Die Beiträge des Bandes reihen sich vordergründig in die umfangreichen Forschungen zu Fürstenspiegeln und Exempla ein. Der Beitrag zu den Exempla in der jiddischen Literatur des 18. Jahrhunderts von Nathanael Riemer fällt allerdings aus dem vom Titel her zu erwartenden Rahmen heraus, da er gleich zu Beginn offenbart, dass es in der jüdischen Literatur die Gattung der Fürstenspiegel gar nicht gab (145). Insofern haben die Herausgeber den Titel des Bandes nicht ganz glücklich gewählt. Im Kern beschäftigen sich die Beiträge mit Fragen der Erinnerungsforschung, die seit einiger Zeit unter verschiedenen Fragestellungen betrieben wird. Sina Kalipke und Christine Reinle legen in ihrer umfangreichen Einleitung das begriffliche Fundament hierzu. Im Anschluss an Markus Schürer sehen beide in einem Exempel ein historisch-persuasives Argument zur Belehrung, Erbauung oder Unterhaltung des Rezipienten (7), womit sie letztlich einer offenen Begriffsbestimmung folgen. Zum zentralen Erkenntnisinteresse, das beide in der Einleitung formulieren, zählen maßgeblich die Verwertung eben jener Erinnerungen, die jüngst zurückliegendes Handeln geprägt hat, in den Exempla sowie der grundsätzliche diesen zukommende Stellenwert (5).

Die Beiträge des Bandes geben hierzu unterschiedliche Antworten.

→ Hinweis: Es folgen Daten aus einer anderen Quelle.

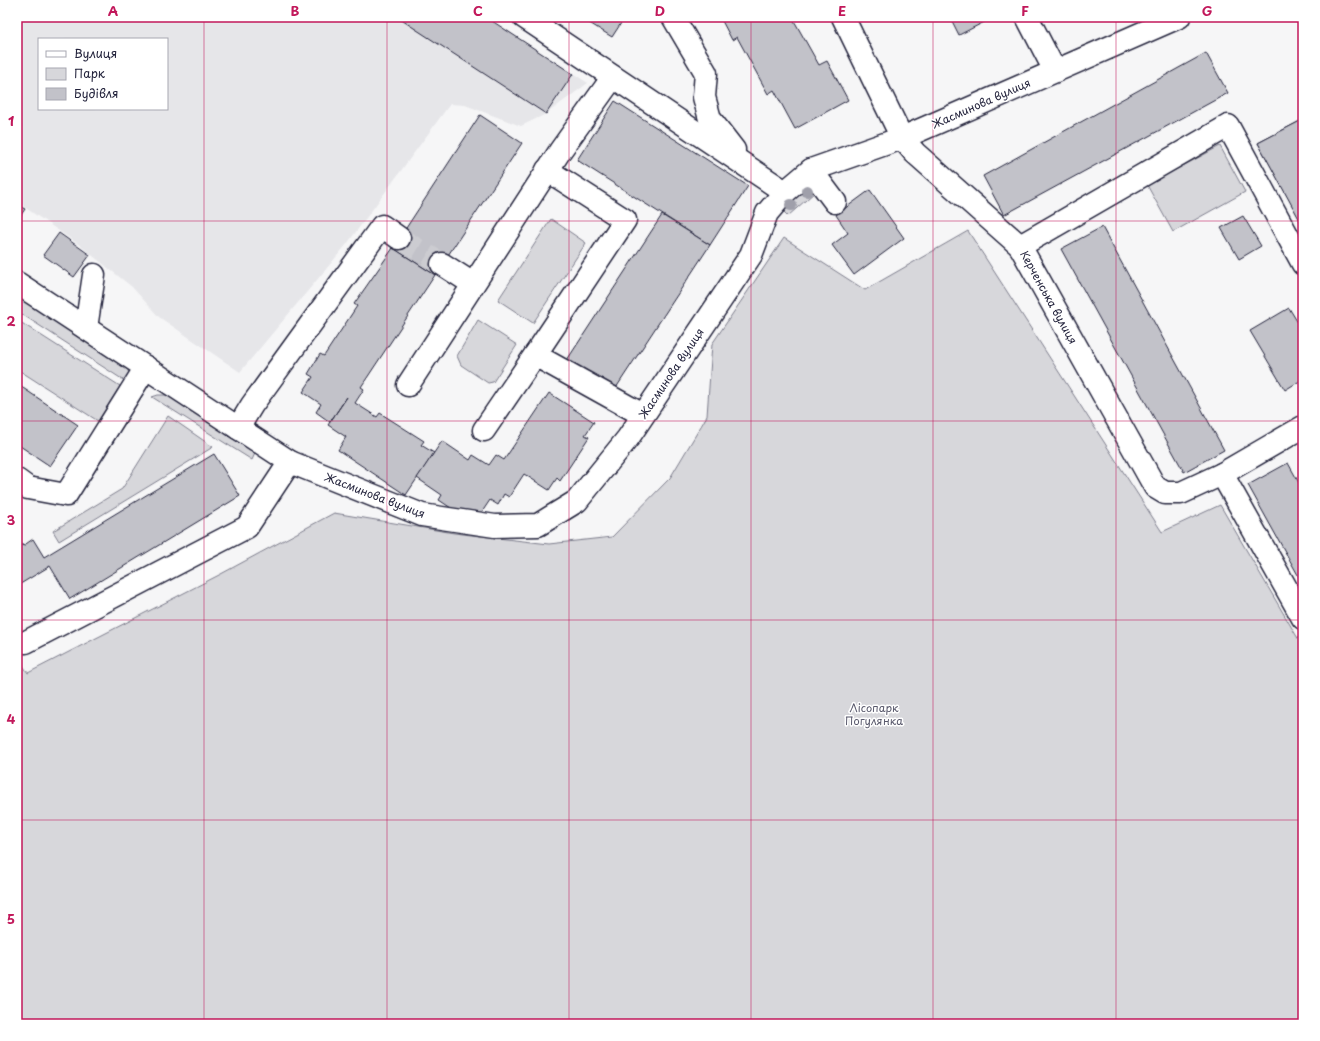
<svg xmlns="http://www.w3.org/2000/svg" width="1320" height="1041" font-family="'Playpen Sans',sans-serif">
<rect width="100%" height="100%" fill="#f6f6f7"/>
<filter id="ink" filterUnits="userSpaceOnUse"><feTurbulence type="fractalNoise" baseFrequency=".025" numOctaves="2"/><feDisplacementMap in="SourceGraphic" scale="8" xChannelSelector="R" yChannelSelector="G"/><feConvolveMatrix kernelMatrix="1 2 1 2 8 2 1 2 1" color-interpolation-filters="sRGB"/></filter>
<g filter="url(#ink)">
<!-- built -->
<path fill="#e6e6e9" fill-rule="evenodd" d="M17 17H486L588 83 546 114 521 126 465 105 450 104 347 244 240 372 159 317 132 287 78 244 17 202ZM39 39H167V109H39Z"/>
<!-- green -->
<g fill="#d7d7db" stroke="#7c7c8b">
<polygon points="1220,146 1245,192 1173,232 1147,185"/>
<polygon points="808,185 815,192 788,216 781,209"/>
<polygon points="551,219 586,243 533,323 498,300"/>
<polygon points="968,231 1162,532 1220,505 1303,647 1303,1024 17,1024 17,657 28,673 221,574 334,513 454,533 549,544 612,537 670,478 707,416 712,344 784,238 865,290"/>
<polygon points="17,297 127,368 130,376 128,383 17,311"/>
<polygon points="17,320 120,386 98,421 17,369"/>
<polygon points="478,320 517,345 493,382 488,383 461,365 457,356"/>
<polygon points="158,395 169,395 256,451 252,460 152,397"/>
<polygon points="168,416 213,447 59,541 53,531 122,489"/>
</g>
<!-- building -->
<g fill="#c2c2c9" stroke="#22223b">
<polygon points="397,17 486,17 573,74 546,114"/>
<polygon points="580,17 625,17 612,37"/>
<polygon points="720,17 792,17 819,65 827,61 848,100 795,129 774,90 768,94 737,37 732,40"/>
<polygon points="950,17 994,17 959,35"/>
<polygon points="1206,53 1228,93 1004,215 983,176"/>
<polygon points="615,101 748,186 710,245 577,160"/>
<polygon points="480,115 522,143 435,275 393,248"/>
<polygon points="1300,121 1303,127 1303,222 1302,223 1258,143"/>
<polygon points="1300,121 1303,127 1303,226 1258,143"/>
<polygon points="870,190 904,238 854,275 832,245 848,233 836,215"/>
<polygon points="17,205 25,209 17,221"/>
<polygon points="662,215 710,245 614,391 567,360"/>
<polygon points="1243,216 1261,246 1239,259 1221,228"/>
<polygon points="1102,227 1224,450 1184,472 1061,249"/>
<polygon points="59,233 90,255 74,277 43,255"/>
<polygon points="393,248 435,275 361,387 364,389 355,403 377,417 380,413 424,441 421,445 434,453 406,495 338,450 346,437 328,425 347,397 330,422 316,412 321,404 303,392 313,377 308,374 320,354 324,356 357,306 354,304"/>
<polygon points="1289,308 1303,331 1303,379 1285,390 1250,331"/>
<polygon points="17,384 78,425 50,466 17,444"/>
<polygon points="549,393 594,422 585,435 589,437 560,481 557,478 549,490 524,474 509,497 504,494 498,505 490,500 478,518 466,510 463,516 439,500 442,495 417,478 442,441 470,460 473,455 489,465 496,455 504,460"/>
<polygon points="214,454 240,496 70,599 50,566 17,586 17,537 23,546 33,539 44,557"/>
<polygon points="1288,463 1303,490 1303,584 1248,485"/>
</g>
<g fill="none" stroke-linecap="round" stroke-linejoin="round">
<!-- minor-tunnel -->
<polyline stroke="#ccccd1" stroke-width="22" stroke-dasharray="22 11" stroke-linecap="butt" points="399,238 442,264"/>
<!-- minor casing -->
<g stroke="#22223b" stroke-width="25">
<g id="minor">
<polyline points="524,17 785,192"/>
<polyline points="673,17 706,73 704,97 710,119 734,150"/>
<polyline points="843,17 902,138 915,153 1020,246"/>
<polyline points="1027,17 1055,71"/>
<polyline points="811,170 835,202"/>
<polyline points="442,264 473,284"/>
<polyline points="1303,264 1228,126 1020,246 1155,487 1165,493 1181,493 1222,474 1303,427"/>
<polyline points="17,283 290,462 422,515 495,526 538,525 577,501 628,438 751,255 767,213 785,192 811,170 902,138 1179,17"/>
<polyline points="86,328 94,275"/>
<polyline points="535,355 625,220 547,170"/>
<polyline points="408,385 560,151 613,77"/>
<polyline points="238,428 252,405 382,226 399,238"/>
<polyline points="484,430 535,355 643,415"/>
<polyline points="1222,474 1303,618"/>
<polyline points="17,480 28,488 66,495 146,367"/>
<polyline points="26,642 247,527 290,462"/>
</g>
</g>
<!-- minor -->
<use href="#minor" stroke="#fff" stroke-width="22"/>
</g>
<!-- trees -->
<g fill="#9f9faa">
<circle cx="807" cy="191" r="6"/>
<circle cx="791" cy="205" r="6"/>
</g>
</g>
<!-- grid -->
<path fill="none" stroke="#c2185b" stroke-width="1" stroke-opacity="0.55" d="M204 17V1024M387 17V1024M569 17V1024M751 17V1024M933 17V1024M1116 17V1024M17 221H1303M17 421H1303M17 620H1303M17 820H1303"/>
<g text-anchor="middle" dominant-baseline="central" stroke-width="3" stroke-linejoin="round" paint-order="stroke">
<!-- street labels -->
<g font-size="11" fill="#22223b" stroke="#fff">
<text transform="translate(981 103) rotate(-24)">Жасминова вулиця</text>
<text transform="translate(1049 297) rotate(61)">Керченська вулиця</text>
<text transform="translate(671 373) rotate(-56)">Жасминова вулиця</text>
<text transform="translate(375 495) rotate(21)">Жасминова вулиця</text>
</g>
<!-- park labels -->
<g font-size="11" fill="#58586b" stroke="#fff">
<text x="874" y="707">Лісопарк<tspan x="874" dy="13">Погулянка</tspan></text>
</g>
</g>
<!-- margin -->
<rect width="1320" height="1041" fill="none" stroke="#fff" stroke-width="44"/>
<!-- legend -->
<rect x="38" y="38" width="130" height="72" fill="#ffffff" stroke="#a7a7b1"/>
<rect x="46" y="51" width="20" height="6" fill="#ffffff" stroke="#a7a7b1"/>
<text x="74" y="58" font-size="12" fill="#22223b">Вулиця</text>
<rect x="46" y="68" width="20" height="12" fill="#d7d7db" stroke="#a7a7b1"/>
<text x="74" y="78" font-size="12" fill="#22223b">Парк</text>
<rect x="46" y="88" width="20" height="12" fill="#c2c2c9" stroke="#a7a7b1"/>
<text x="74" y="98" font-size="12" fill="#22223b">Будівля</text>
<rect x="22" y="22" width="1276" height="997" fill="none" stroke="#c2185b" stroke-width="1.5"/>
<g font-size="13" text-anchor="middle" font-weight="bold" fill="#c2185b">
<text x="113" y="16">A</text>
<text x="295" y="16">B</text>
<text x="478" y="16">C</text>
<text x="660" y="16">D</text>
<text x="842" y="16">E</text>
<text x="1025" y="16">F</text>
<text x="1207" y="16">G</text>
<text x="11" y="126">1</text>
<text x="11" y="326">2</text>
<text x="11" y="525">3</text>
<text x="11" y="724">4</text>
<text x="11" y="924">5</text>
</g>
</svg>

Karl Ubl stellt Fürstenspiegel aus dem scholastischen Umfeld des 14. Jahrhunderts im Umkreis der habsburgischen Herzöge vor und widmet sich vor allem Engelbert von Admont, Johann von Viktring und Konrad von Megenberg (23). Er kann zeigen, dass die ehedem erkenntnisleitende Funktion der Exempla als historisches Argument phasenweise durch die Idee einer vernunftgeleiteten Moralwissenschaft verdrängt wurde (27-33). Vor allem aber kann er belegen, dass, soweit Exempla verwandt wurden, die Auffassung bestand, die eigene Zeit sei nicht exempelwürdig (39). Zugleich mahnt er aber auch weitere Forschungen an, um die Ergebnisse auf eine breitere Basis zu stellen (41).

Demgegenüber zeigt Petra Schulte in ihrem Aufsatz zu den burgundischen Tugendlehren des 15. Jahrhunderts im Kontext des Ordens zum goldenen Vlies, dass dort zwar durchaus zahlreiche Exempel aus der Gegenwartsgeschichte gewählt wurden, hier aber zur Exemplifizierung der ethischen Normen (97-98). In diesem Kontext war es wichtig, die Mängel der Wirklichkeit zwecks Besserung auszusprechen (98).

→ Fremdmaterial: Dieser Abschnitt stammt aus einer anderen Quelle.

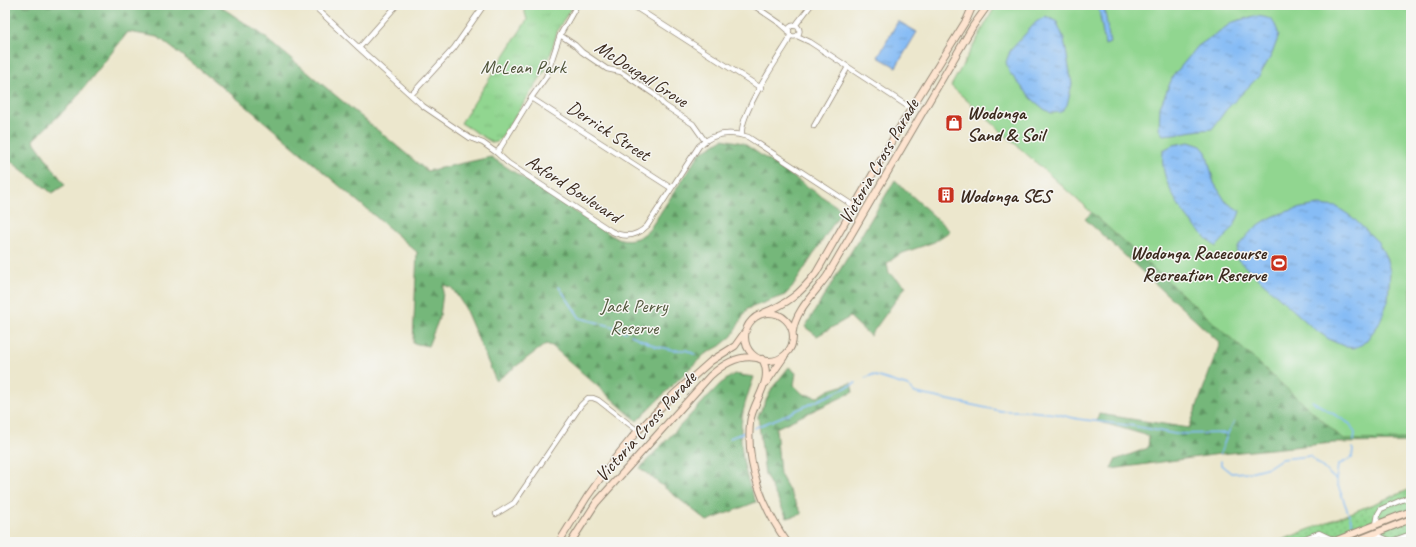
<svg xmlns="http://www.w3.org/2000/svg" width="1416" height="547" font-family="Caveat,sans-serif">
<defs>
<pattern id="grass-dots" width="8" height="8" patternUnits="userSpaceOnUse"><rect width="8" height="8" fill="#91d690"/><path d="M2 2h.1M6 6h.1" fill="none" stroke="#7eb87c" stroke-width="1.8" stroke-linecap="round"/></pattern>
<pattern id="forest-firs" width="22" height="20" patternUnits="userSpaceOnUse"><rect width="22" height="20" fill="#74b77a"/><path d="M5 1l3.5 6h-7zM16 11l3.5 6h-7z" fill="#609563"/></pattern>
<pattern id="park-tufts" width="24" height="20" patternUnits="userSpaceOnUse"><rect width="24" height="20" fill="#91d690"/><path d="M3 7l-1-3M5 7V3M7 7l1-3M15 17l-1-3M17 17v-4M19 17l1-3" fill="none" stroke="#7eb87c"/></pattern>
<pattern id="water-ripples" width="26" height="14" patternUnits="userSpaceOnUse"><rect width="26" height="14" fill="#86bcf5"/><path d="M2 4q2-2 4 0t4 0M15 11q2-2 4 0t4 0" fill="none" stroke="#6f99c6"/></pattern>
</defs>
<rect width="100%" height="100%" fill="#f6f6f2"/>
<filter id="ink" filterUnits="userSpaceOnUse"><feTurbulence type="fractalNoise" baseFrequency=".025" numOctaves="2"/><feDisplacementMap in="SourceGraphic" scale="8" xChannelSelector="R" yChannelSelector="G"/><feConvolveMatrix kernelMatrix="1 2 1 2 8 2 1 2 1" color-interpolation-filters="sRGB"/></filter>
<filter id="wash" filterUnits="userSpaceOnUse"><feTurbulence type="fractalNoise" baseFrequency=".012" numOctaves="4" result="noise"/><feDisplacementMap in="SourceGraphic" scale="16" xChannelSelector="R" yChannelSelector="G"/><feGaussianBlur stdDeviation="0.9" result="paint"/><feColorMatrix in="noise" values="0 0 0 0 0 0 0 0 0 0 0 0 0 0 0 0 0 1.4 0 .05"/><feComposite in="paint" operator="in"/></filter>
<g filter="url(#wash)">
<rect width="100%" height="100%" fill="#ece7cd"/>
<path fill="url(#grass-dots)" stroke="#668057" d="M1411,489V542H1277Z"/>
<path fill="url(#forest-firs)" stroke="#58704c" d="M5,5H218L260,33L427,171L491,157L614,237C628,242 639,240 649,230L700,153L723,139L743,143L842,210L792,288L785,295L747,309L732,336L720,346L705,354L689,369L637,421L552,346L546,344L496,381L464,306L452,288L444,285L440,316L428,346L413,343L417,252L240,101L158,37L128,32L72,103L33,140L65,185L52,193L5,157Z
M895,180L950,231L934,242L900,254L887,263L889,273L906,286L870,336L850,317L817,336L805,327Z
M1094,210L1411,434V442L1333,443L1220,454L1111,469L1115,460L1148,448L1149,436L1097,421L1099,414L1189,428L1220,343L1085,219Z
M789,367L796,373L794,385L803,394L818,397L829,390L851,383L853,392L776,428L780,474L802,514L787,518L765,474L758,416L773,387Z
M734,374L754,377C748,394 741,412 741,430C740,454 746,480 756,502L707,521L640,468L720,384Z"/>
<path fill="url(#park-tufts)" stroke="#668057" d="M523,5H573L558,29L546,69L500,139L497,142L493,143L461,123L527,20Z"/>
<path fill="#91d690" stroke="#668057" d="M996,5H1411V439L1344,440L951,86Z"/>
<path fill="url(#water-ripples)" stroke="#60738a" d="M1098,5H1104L1110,43L1105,45Z
M1046,16L1057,22L1064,39L1072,84L1067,105L1061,112L1051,113L1044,109L1032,99L1009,72L1006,62L1010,51L1036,22Z
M1254,16C1272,17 1274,20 1279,35L1272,54L1260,75L1226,110L1212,129C1195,130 1180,134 1163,135L1159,129L1160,107L1173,76L1198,46L1233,22Z
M898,21L917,32L896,67L878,57Z
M1189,142L1201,146L1206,152L1214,183L1226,202L1240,211C1237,224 1226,237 1216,247C1193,228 1167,196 1163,166C1162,161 1163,155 1163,150L1173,145Z
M1319,205L1337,207L1352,217L1378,242L1386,257L1390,271L1388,301L1379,324L1366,341L1361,345L1354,348L1346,347L1330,340L1313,328L1238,260C1235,250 1238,246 1245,238C1264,215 1291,209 1319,205Z"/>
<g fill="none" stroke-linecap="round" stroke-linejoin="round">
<path stroke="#86bcf5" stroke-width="1.5" d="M559,287L580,318L611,326L626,332
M631,335L655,346L673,350H686L696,355
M865,378L872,375L908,386L915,393L1001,411H1029L1057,414L1078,419L1134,426L1175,434L1228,433
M1312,401L1350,424L1355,433L1354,441
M754,428L786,415L856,383
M730,438L745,432
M1353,448L1352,458L1338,465L1336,480L1354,528
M1220,454L1228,433L1234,422
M1221,461V465L1231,473L1250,472L1269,467L1281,459L1310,456L1336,480"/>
</g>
</g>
<g filter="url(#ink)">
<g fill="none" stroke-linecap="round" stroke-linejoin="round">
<g stroke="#948876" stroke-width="6">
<path id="street" d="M313,5L359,48L423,106L470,138L483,143L497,153L508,163L611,231C624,238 636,237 647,226L699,146C713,133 730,131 748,137L854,206
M632,5L761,88
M753,5L781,24L789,31
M788.5 31a5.5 5.5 0 1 1 11 0a5.5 5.5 0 1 1-11 0Z
M795,26L811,5
M560,35L575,45L582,52L607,69L621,72L655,95L664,105L693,124L705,141
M797,36L810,42L912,109
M359,48L397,5
M411,95L454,48L484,5
M531,98L671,188
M814,126L848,67
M742,135C739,115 776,61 788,42L790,35
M497,153L531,98L546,77L560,35L577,5
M496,514L514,503L581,405L588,398H593L598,400L638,431
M1376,525L1378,514L1381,509L1411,496
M1374,534L1391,541
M1294,542L1319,533L1336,541
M1389,542L1411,534"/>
</g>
<g stroke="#948876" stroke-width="8">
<path id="secondary" d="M763,313C787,304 800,294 816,273L898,130L967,19L973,5
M745 337a24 24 0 1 1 48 0a24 24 0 1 1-48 0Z
M793,331C795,311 815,293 827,276L973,26L988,5
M762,359C775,381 752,401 750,423C746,466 763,508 787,542
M766,383L784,357
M559,542L587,497L612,462L634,435L674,394L711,361L735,346L745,332
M571,542L596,503L710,376C724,363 742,353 761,359
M1332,542L1411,511
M1353,542L1411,519"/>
</g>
<use href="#street" stroke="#fff" stroke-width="4.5"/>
<use href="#secondary" stroke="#fde4d0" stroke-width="6"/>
</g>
</g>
<defs>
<g id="shop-square" transform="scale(0.9)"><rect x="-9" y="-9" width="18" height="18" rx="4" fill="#c8321e" stroke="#f6f6f2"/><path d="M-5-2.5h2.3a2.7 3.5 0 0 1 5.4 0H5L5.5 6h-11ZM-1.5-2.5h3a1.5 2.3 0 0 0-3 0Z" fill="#fff"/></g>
<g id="building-square" transform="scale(0.9)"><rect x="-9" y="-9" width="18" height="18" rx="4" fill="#c8321e" stroke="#f6f6f2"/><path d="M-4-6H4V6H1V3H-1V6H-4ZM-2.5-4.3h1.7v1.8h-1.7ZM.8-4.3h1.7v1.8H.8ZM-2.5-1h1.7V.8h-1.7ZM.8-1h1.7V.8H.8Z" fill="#fff"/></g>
<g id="stadium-square" transform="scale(0.9)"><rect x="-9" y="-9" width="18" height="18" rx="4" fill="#c8321e" stroke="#f6f6f2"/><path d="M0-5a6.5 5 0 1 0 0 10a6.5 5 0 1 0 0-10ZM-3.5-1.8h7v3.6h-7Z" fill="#fff"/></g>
</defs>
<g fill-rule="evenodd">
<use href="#shop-square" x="954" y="123"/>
<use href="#building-square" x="946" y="195"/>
<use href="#stadium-square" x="1279" y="263"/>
</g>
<g text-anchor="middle" stroke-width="3" stroke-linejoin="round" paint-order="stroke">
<g font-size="19" fill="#50553a" stroke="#f6f6f2">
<text x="523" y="73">McLean Park</text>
<text x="634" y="312">Jack Perry<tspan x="634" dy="22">Reserve</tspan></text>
</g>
<g font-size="19" fill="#3b2a1e" stroke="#f6f6f2">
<text transform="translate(642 73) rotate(33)" y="7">McDougall Grove</text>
<text transform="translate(609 130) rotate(33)" y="7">Derrick Street</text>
<text transform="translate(878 161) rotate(-60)" y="7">Victoria Cross Parade</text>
<text transform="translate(574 188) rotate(33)" y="7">Axford Boulevard</text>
<text transform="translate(645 426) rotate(-48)" y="7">Victoria Cross Parade</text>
</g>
<g font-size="19" font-weight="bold" fill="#3b2a1e" stroke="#f6f6f2" text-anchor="start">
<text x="967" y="119">Wodonga<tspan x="967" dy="22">Sand &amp; Soil</tspan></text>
<text x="959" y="202">Wodonga SES</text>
<text x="1266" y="259" text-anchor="end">Wodonga Racecourse<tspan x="1266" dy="22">Recreation Reserve</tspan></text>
</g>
</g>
<rect width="1416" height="547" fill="none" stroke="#f6f6f2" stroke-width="20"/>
</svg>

Nathanael Riemer wendet sich den Exempeln in der jiddischen Literatur des 18. Jahrhunderts und damit einem in der Forschung bislang weitgehend unbeachteten Feld zu. Sein Verdienst ist daher auch darin zu sehen, auf diese Quellen - mit sehr umfangreichen Exzerpten - aufmerksam gemacht zu haben. Er zeigt anhand konkreter Quellenbeispiele, dass Exempla hier auch einen moralischen Bezug hatten und der Verarbeitung kollektiver und emotionaler Krisen dienten (148-151). Bemerkenswert ist hierbei, dass die Exempla hier enthistorisiert waren und die Autoren auf nachvollziehbare geschichtliche Genauigkeit keinen Wert legten (171).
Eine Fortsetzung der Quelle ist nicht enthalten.